Боец смертельного назначения
Полковник Реутов сдержал обещание, снарядив Хвата по высшему разряду. Даже небольшую сумму денег на всякие непредвиденные расходы выдал, сопроводив сей щедрый жест пожеланием: «Ни в чем себе не отказывай». Теперь тонкая рублево-долларовая стопочка вместе с липовым удостоверением капитана милиции хранилась в непромокаемой и несгораемой сумке-поясе, плотно облегающей бедра Хвата. Все остальное поместилось в тощем рюкзаке, болтавшемся за его спиной.
Что у вас, ребята, в рюкзаках? Честно говоря, ничего интересного: белье, фляга с водой, сухпаек, маскировочная сеть «Крона», маска-чулок, портативная рация, всякая мелочовка. От спального мешка и даже от обыкновенной брезентовой подстилки для ночлега Хват решительно отказался, напомнив полковнику, что он не в турпоход по лермонтовским местам собирается, а всего лишь к чеченским боевикам в гости, где задерживаться не станет ни за какие лепешки.
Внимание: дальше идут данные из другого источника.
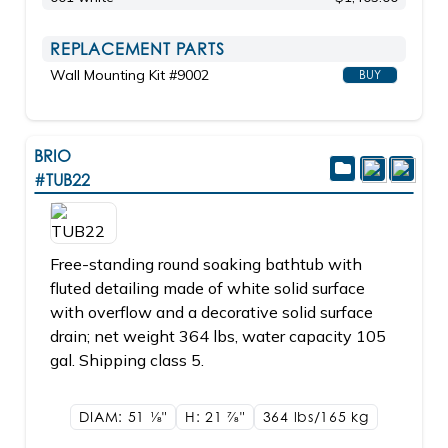
REPLACEMENT PARTS
Wall Mounting Kit #9002
BUY
BRIO
#TUB22
Free-standing round soaking bathtub with
fluted detailing made of white solid surface
with overflow and a decorative solid surface
drain; net weight 364 lbs, water capacity 105
gal. Shipping class 5.
DIAM: 51
1/8"
H: 21
7/8"
364 lbs/165
kg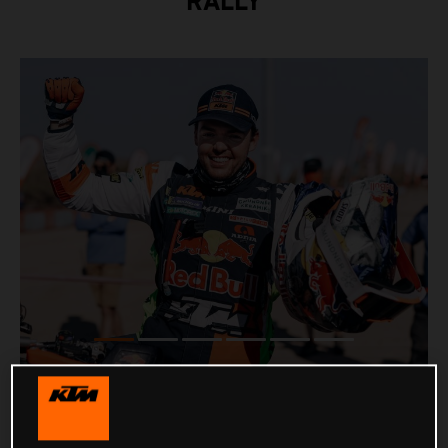
RALLY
Тщательная подготовка лежбищ, выстланных листьями, мхом и хвоей, занавешенных масксетью, в планы Хвата не входила. Барский сон часиков эдак по восемь в сутки – тоже.
Все расчеты строятся в подобных случаях на предельно простой математике: возьми быт, отними комфорт, в итоге останется самое необходимое.
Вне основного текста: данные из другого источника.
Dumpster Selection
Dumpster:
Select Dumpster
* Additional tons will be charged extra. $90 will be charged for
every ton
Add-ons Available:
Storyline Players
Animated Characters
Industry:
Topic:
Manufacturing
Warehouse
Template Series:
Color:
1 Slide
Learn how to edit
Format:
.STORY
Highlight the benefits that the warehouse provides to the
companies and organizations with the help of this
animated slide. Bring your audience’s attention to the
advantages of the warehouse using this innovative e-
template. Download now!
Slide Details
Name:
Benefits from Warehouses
Хотя, конечно, самое необходимое – это все же удача, подумал Хват, петляя между древесными стволами.
Его бег через подлесок на склоне горы был нетороплив, но зато почти бесшумен, чтобы потревоженные птицы не подняли гвалт на всю округу, предупреждая чеченцев о приближении непрошеного гостя. Все здешние обитатели были заодно, все настроены против одинокого чужака, вторгшегося в их владения. Каждый сучок норовил хрустнуть под его подошвой, каждая ветка целилась ему в глаза, но он продвигался все дальше и дальше, и его дыхание ни разу не сбилось за час непрерывного кросса, а его сердце билось мерно, как часовой механизм взрывного устройства.